* REQUIREMENT 1
From the piece on Pride in Ghana, extract the passage starting at "I am a young" and ending at "world for all.".
* REQUIREMENT 2
In the piece on Pride in Ghana, what position does the writer currently hold at LGBT+ Rights Ghana?

* SOURCE EXTRACT
Segment Open
The older generation in Ghana are individualistic, self-sufficient, and resourceful, all of which are respectable traits. In contrast, we, the younger generation, are confident, ambitious; team and achievement oriented. In short, we prioritise community over individualism. This country-wide generation gap is clearly reflected within the priorities of the LGBTQI+ community. Most recently, the divide was made visible in the lack of support for the younger generations from queer elders during the violent shutdown of the LGBT+ Community Centre and subsequent criminalisation of members of the community this February.
I am a young LGBTQI+ rights activist. I’ve been actively campaigning since 2014 and am currently the Communications Director for LGBT+ Rights Ghana. I pride myself in championing the rights of marginalised and vulnerable groups and truly believe it is the only way to build a better world for all.
Because of this, I am strongly against celebrating Pride in Ghana. This might come as a surprise – but Pride in Ghana was never meant for people like me. It is by and for the elite, catering for a few older and privileged members of the LGBTQI+ community converging at an embassy or private residence of an ambassador to talk over drinks and croissants. This ‘celebration’ has been going on for years, with the attendees refusing to acknowledge the internal marginalisation of the LGBTQI+ community that this furthers. My understanding of the true aim of Pride is that it celebrates the resilience of the LGBTQI+ community who are constantly discriminated against. Not a select privileged few.
Segment Closed
* DATASET CONTENT
Segment Open
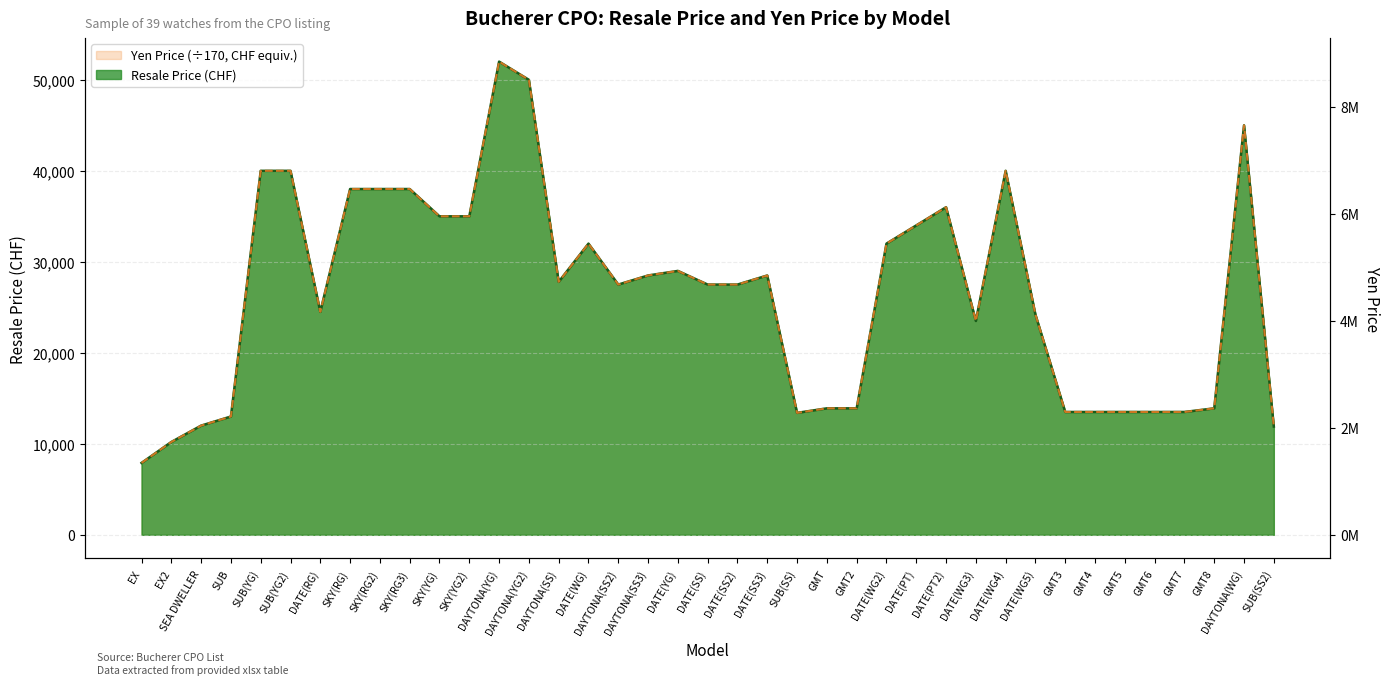

Reading left to right, extract all data points from this chart.

Resale Price line: 7900	10200	12000	13000	40000	40000	24500	38000	38000	38000	35000	35000	52000	50000	27800	32000	27500	28500	29000	27500	27500	28500	13400	13900	13900	32000	34000	36000	23500	40000	24200	13500	13500	13500	13500	13500	13900	45000	11900
Yen Price normalized line: 7900	10200	12000	13000	40000	40000	24500	38000	38000	38000	35000	35000	52000	50000	27800	32000	27500	28500	29000	27500	27500	28500	13400	13900	13900	32000	34000	36000	23500	40000	24200	13500	13500	13500	13500	13500	13900	45000	11900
Segment Closed
* EXERCISE ANSWER 1
I am a young LGBTQI+ rights activist. I’ve been actively campaigning since 2014 and am currently the Communications Director for LGBT+ Rights Ghana. I pride myself in championing the rights of marginalised and vulnerable groups and truly believe it is the only way to build a better world for all.

* EXERCISE ANSWER 2
Communications Director